Many academic people view engineering as secondary and sometimes outright unnecessary. I have had people tell me that an 8x improvement in training time is not worth mentioning in a paper. Unfortunately, this cannot be further from the truth, and the antagonistic sentiment is hurting the research community. Engineering is not just about shaving a few seconds here and there or saving a few dollars on AWS or Azure. It is arguably at the centre of deep learning.
While there are many metrics for measuring cost, time is perhaps the only universal quantity. From graduate students to research scientists, academia to industry, reducing experimentation time translates to earlier graduation or product to market. For this, I will focus on the engineering efforts in reducing the training time of deep learning models and highlight why it is critical in machine learning.
“Engineering” in Machine Learning
The core of deep learning is a simple algorithm that can efficiently process large amounts of data (unless you subscribe to the other perspective). The deep learning revolution of the last decade, since AlexNet, is epitomized by the use of hardware accelerators to train wider and deeper models. While AlexNet is certainly more than just an “engineering” paper, it is arguable that the engineering aspect of AlexNet – the implementation of neural networks in CUDA – has had a broader impact on machine learning research.
Engineering efforts toward reducing the training time, e.g., code-level optimizations, should be celebrated. A 10% improvement in the training time of deep learning algorithms is more than just saving two hours per day of an individual’s time. In some cases, it can increase the research output of the entire machine learning community by 10%. And in the best scenario, such as in the case of AlexNet, it can attract more talents towards an area or an idea and further accelerate progress.

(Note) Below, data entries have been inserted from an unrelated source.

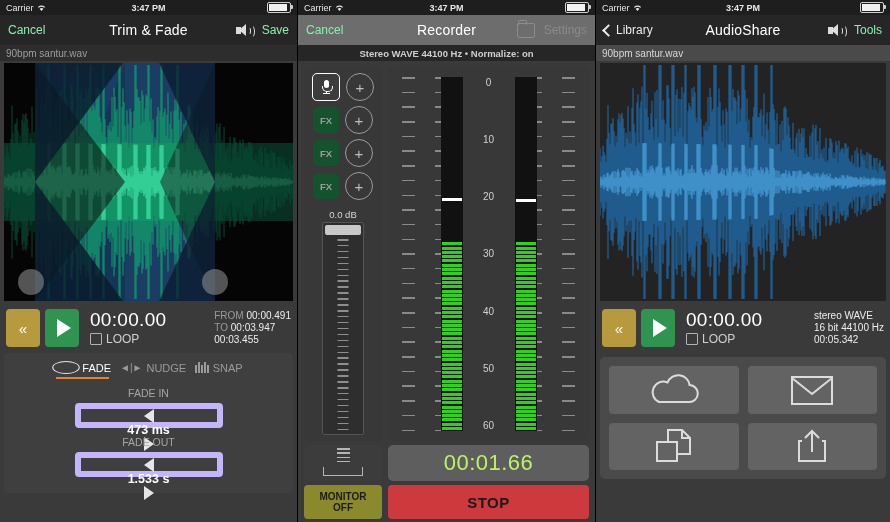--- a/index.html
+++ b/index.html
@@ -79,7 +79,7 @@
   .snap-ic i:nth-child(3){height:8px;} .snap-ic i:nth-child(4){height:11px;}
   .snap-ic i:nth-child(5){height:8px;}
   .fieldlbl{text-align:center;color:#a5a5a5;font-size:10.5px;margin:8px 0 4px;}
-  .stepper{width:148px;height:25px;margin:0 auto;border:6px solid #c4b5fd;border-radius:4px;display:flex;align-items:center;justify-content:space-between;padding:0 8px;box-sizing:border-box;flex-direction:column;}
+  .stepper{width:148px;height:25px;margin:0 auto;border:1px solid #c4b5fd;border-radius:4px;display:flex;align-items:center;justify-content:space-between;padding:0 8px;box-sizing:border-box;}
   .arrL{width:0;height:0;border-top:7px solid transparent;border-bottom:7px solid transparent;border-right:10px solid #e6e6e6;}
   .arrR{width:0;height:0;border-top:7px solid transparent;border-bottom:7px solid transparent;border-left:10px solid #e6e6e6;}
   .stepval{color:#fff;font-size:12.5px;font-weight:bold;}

Another example of engineering in deep learning is the Transformer architecture. Transformers are designed as a recurrent neural network replacement for sequential modelling tasks. From the paper, the architecture design is very clearly motivated by engineering considerations, e.g., “this inherently sequential nature [of RNN] precludes parallelization within training examples, which becomes critical at longer sequence lengths, as memory constraints limit batching across examples.” Another example is on the implementation of attention functions, e.g., “while the two [attention functions] are similar in theoretical complexity, dot-product attention is much faster and more space-efficient in practice, since it can be implemented using highly optimized matrix multiplication code.”

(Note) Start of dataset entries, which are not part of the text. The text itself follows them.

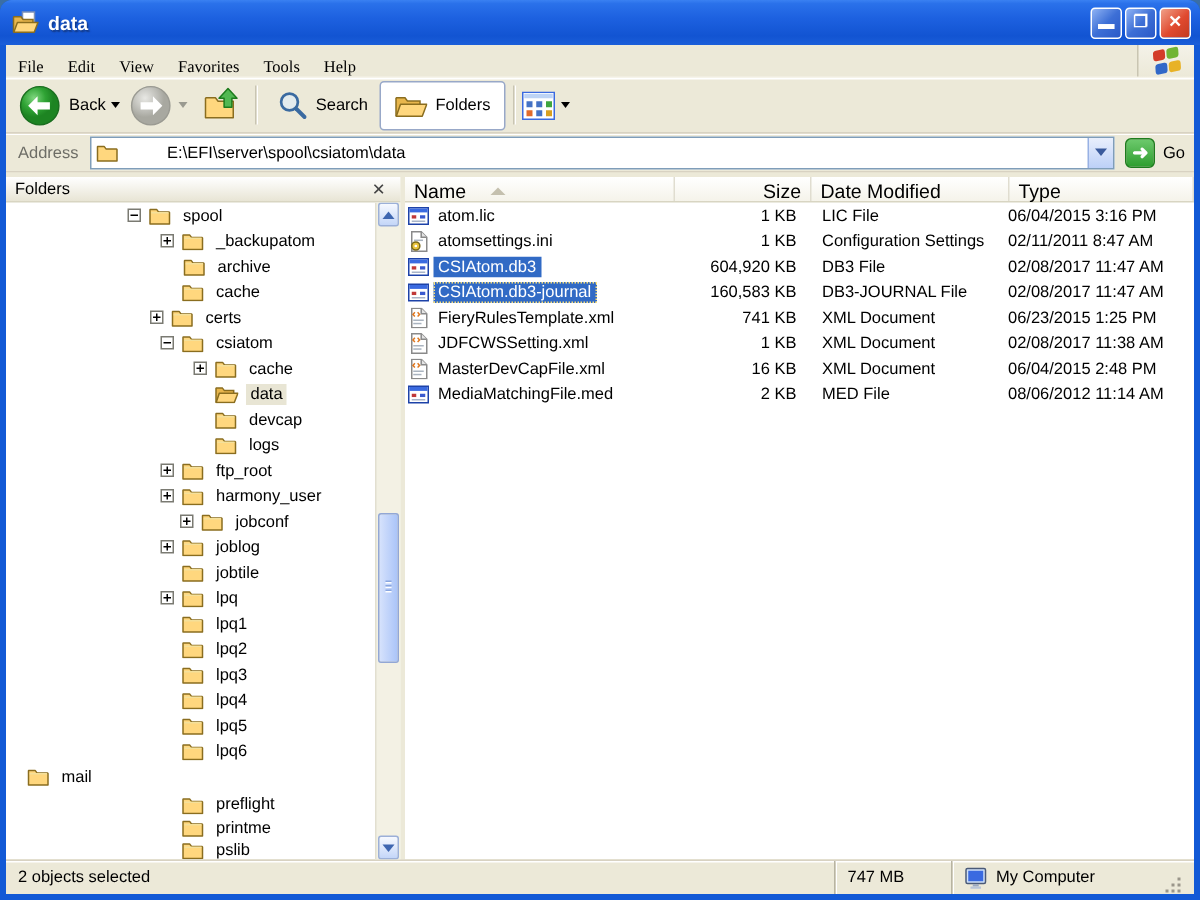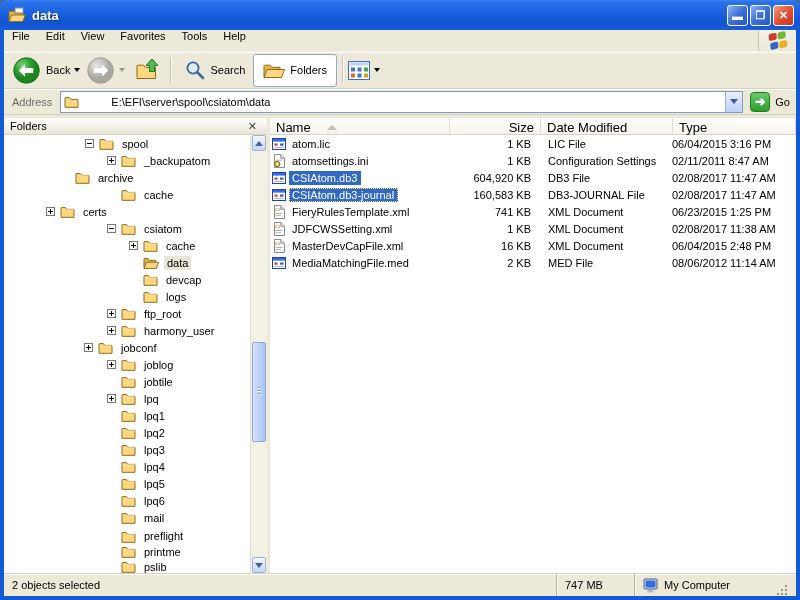--- a/index.html
+++ b/index.html
@@ -26,7 +26,7 @@
 
   
   .menubar { height:22px; display:flex; align-items:stretch; font-size:11px; border-bottom:1px solid #f6f4ea; }
-  .menu-item { padding:0 8px 0; }
+  .menu-item { padding:9px 8px 0;font-family:Liberation Serif, serif; }
   .menu-spacer { flex:1; }
   .logo-cell { width:38px; border-left:1px solid #c9c5b2; display:flex; align-items:center; justify-content:center; background:linear-gradient(180deg,#f4f2e8,#ece9d8); }
   .winflag { position:relative; width:20px; height:20px; transform:rotate(-4deg); }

The popularity of Transformers today is at least partially thanks to its engineering. If recurrent neural networks are ten times faster than Transformers, we would probably see RNN-based models dominate deep learning research now.
What can we do?
We should normalize engineering in research papers. The ability for an approach to be implemented efficiently can be as important as its current effectiveness and can indicate the scalability of the method in the future. Every paper should document the training time of the proposed approach or compare its implementation efficiency with existing methods. A paper should be evaluated, especially during submission, by considering the combination of its novelty, effectiveness, and engineering.